OcchiVerdi ha detto:


> Smidollate??
> 
> Quindi secondo la tua opinione una donna sarebbe smidollata perchè innamorata di un uomo con figli accetta la felicità del compagno??
> 
> ...


e chi parla de possesso?

me pari piu' tu visto l'uso che ne fai di loro e delle loro vagine ancor di piu', visto che t'interessano de piu' da quelle parti...

ahahahahahah


----------



## OcchiVerdi (25 Ottobre 2012)

exStermy ha detto:


> e chi parla de possesso?
> 
> me pari piu' tu visto l'uso che ne fai di loro e delle loro vagine ancor di piu', visto che t'interessano de piu' da quelle parti...
> 
> ahahahahahah


bhè sono consenzienti. Mica le obbligo  ci si "usa" a vicenda per il piacere reciproco. Non è brutto come sembra  

Anzi a dirla tutta sarei io l'amante in questo caso visto che lei ha un uomo e fa "roba" anche con lui


----------



## Simy (25 Ottobre 2012)

exStermy ha detto:


> e chi parla de possesso?
> 
> *me pari piu' tu visto l'uso che ne fai di loro e delle loro vagine ancor di piu', visto che t'interessano de piu' da quelle parti...
> 
> *ahahahahahah


non credo le violenti!


----------



## OcchiVerdi (25 Ottobre 2012)

Simy ha detto:


> non credo le violenti!



confermo!  Non le violento ... :angelo:


----------



## Simy (25 Ottobre 2012)

OcchiVerdi ha detto:


> confermo!  Non le violento ... :angelo:


bè...mo proprio angioletto non mi sembri!

:diavoletto:


----------



## OcchiVerdi (25 Ottobre 2012)

Simy ha detto:


> bè...mo proprio angioletto non mi sembri!
> 
> :diavoletto:


Cit. " non è colpa mia sono loro che mi disegnano così!" 

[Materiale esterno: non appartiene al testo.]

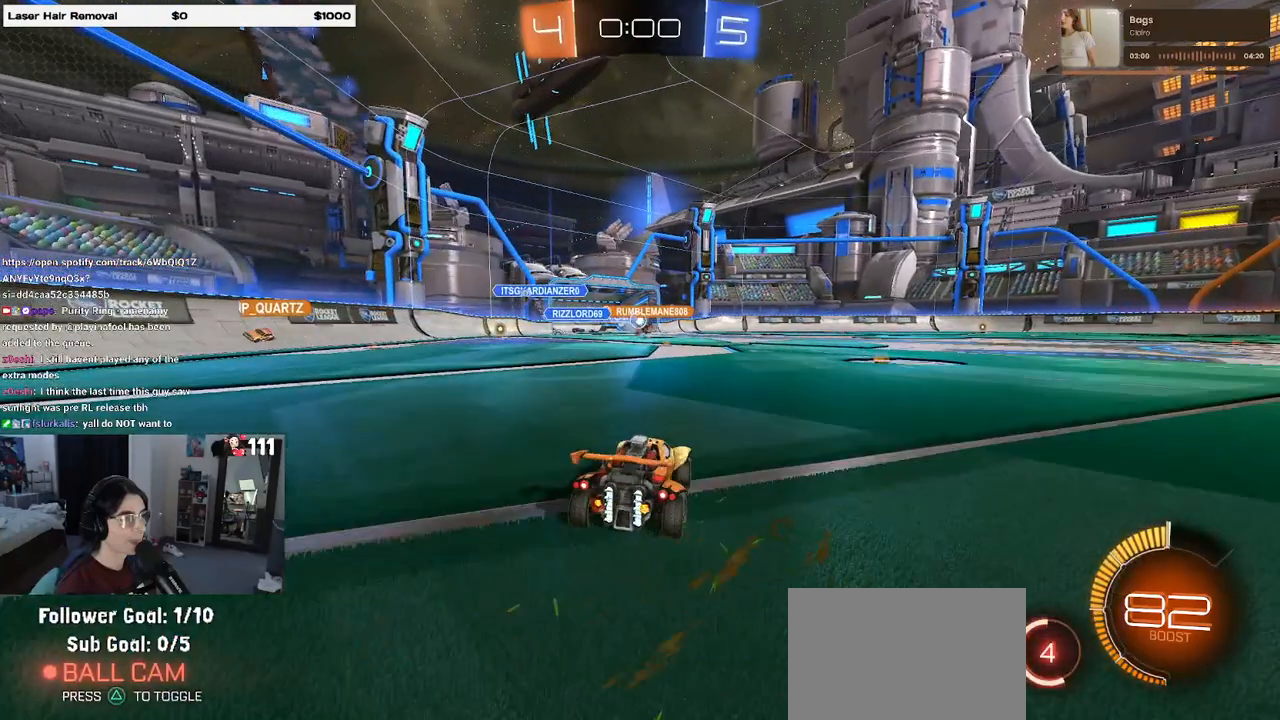
{"buttons": ["R1", "R2"], "left_stick": "center", "right_stick": "center", "events": [[317, "R1", "down"]]}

Angioletto no. Però cerco di essere sincero. Ho sempre avvisato prima cosa volevo e dove potevo e mi sentivo di arrivare.... non voglio prendere in giro nessuno.


----------



## Nocciola (25 Ottobre 2012)

exStermy ha detto:


> e chi parla de possesso?
> 
> me pari piu' tu visto l'uso che ne fai di loro e delle loro vagine ancor di piu', visto che t'interessano de piu' da quelle parti...
> 
> ahahahahahah


Mi sembrano consenzienti.....


----------



## exStermy (25 Ottobre 2012)

OcchiVerdi ha detto:


> bhè sono consenzienti. Mica le obbligo  ci si "usa" a vicenda per il piacere reciproco. Non è brutto come sembra


intanto i cazzi iniziali cambiano piu' frequentemente di quanto t'illudi tu ..

infatti l'ultima nun te rompe le palline???

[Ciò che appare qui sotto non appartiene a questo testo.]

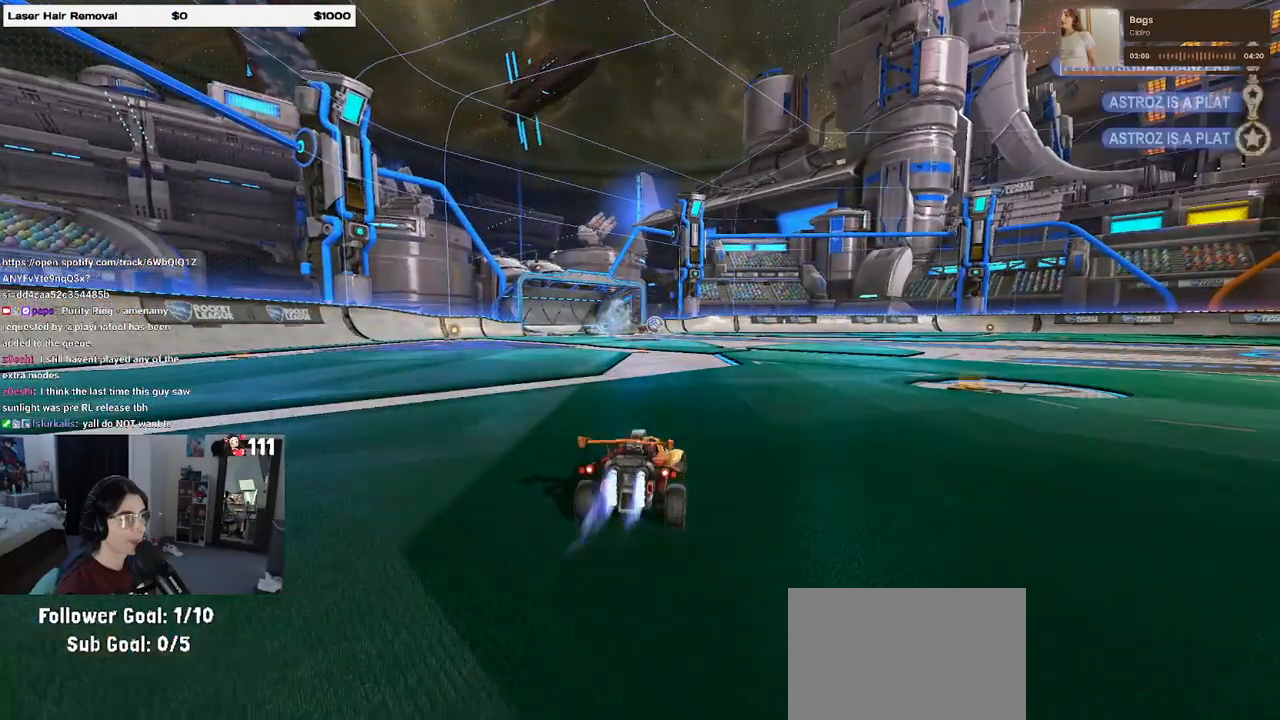
{"buttons": ["START"], "left_stick": "center", "right_stick": "center", "events": [[183, "R1", "up"], [217, "R2", "up"], [500, "START", "down"]]}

capirai che novita'....ahahahahah

tu poi che hai anche scritto di donne innammorate e di non possesso che dovrebbero ave', me fanno pensa' che te ne approfitti in maniera becera...

ma nun te preoccupa' che la situazione ti si puo' capovolgere...

basta che trovi quella giusta e kazzuta e poi ne riparlamo...

ahahahahahah


----------



## Nocciola (25 Ottobre 2012)

Simy ha detto:


> non credo le violenti!


ok pomeriggio scirvi tu e io mi riposo.....


----------



## Simy (25 Ottobre 2012)

OcchiVerdi ha detto:


> Cit. "* non è colpa mia sono loro che mi disegnano così*!"
> 
> Angioletto no. Però cerco di essere sincero. Ho sempre avvisato prima cosa volevo e dove potevo e mi sentivo di arrivare.... non voglio prendere in giro nessuno.



 sta cosa la dico sempre io!


----------



## Simy (25 Ottobre 2012)

farfalla ha detto:


> ok pomeriggio scirvi tu e io mi riposo.....


ma certo amica!


----------



## Minerva (25 Ottobre 2012)

exStermy ha detto:


> ma tu sei fuori come un terrazzo...
> 
> ahahahah
> 
> ...


ma sacrificarmi in che senso?
parlo  semplicemente di adeguarsi alla situazione della persona che ami nel caso abbia figli.tu staresti volentieri con una donna che non li mette al primo posto?


----------



## exStermy (25 Ottobre 2012)

farfalla ha detto:


> Mi sembrano consenzienti.....


e vorrei pure vede' che le sequestra pe' scoparsele...

ahahahah


----------



## OcchiVerdi (25 Ottobre 2012)

exStermy ha detto:


> intanto i cazzi iniziali cambiano piu' frequentemente di quanto t'illudi tu ..
> 
> infatti l'ultima nun te rompe le palline???
> 
> ...


Vero, la mia attuale "amica" ogni tanto spinge un pochino ed è abbastanza palese che se io le dassi tutto lei mollerebbe tutto per me. Ma, onestamente, non c'è nulla di più di quello che ho ben chiarito da subito.
La cosa non mi stupisce molto.... però preferirei diversamente.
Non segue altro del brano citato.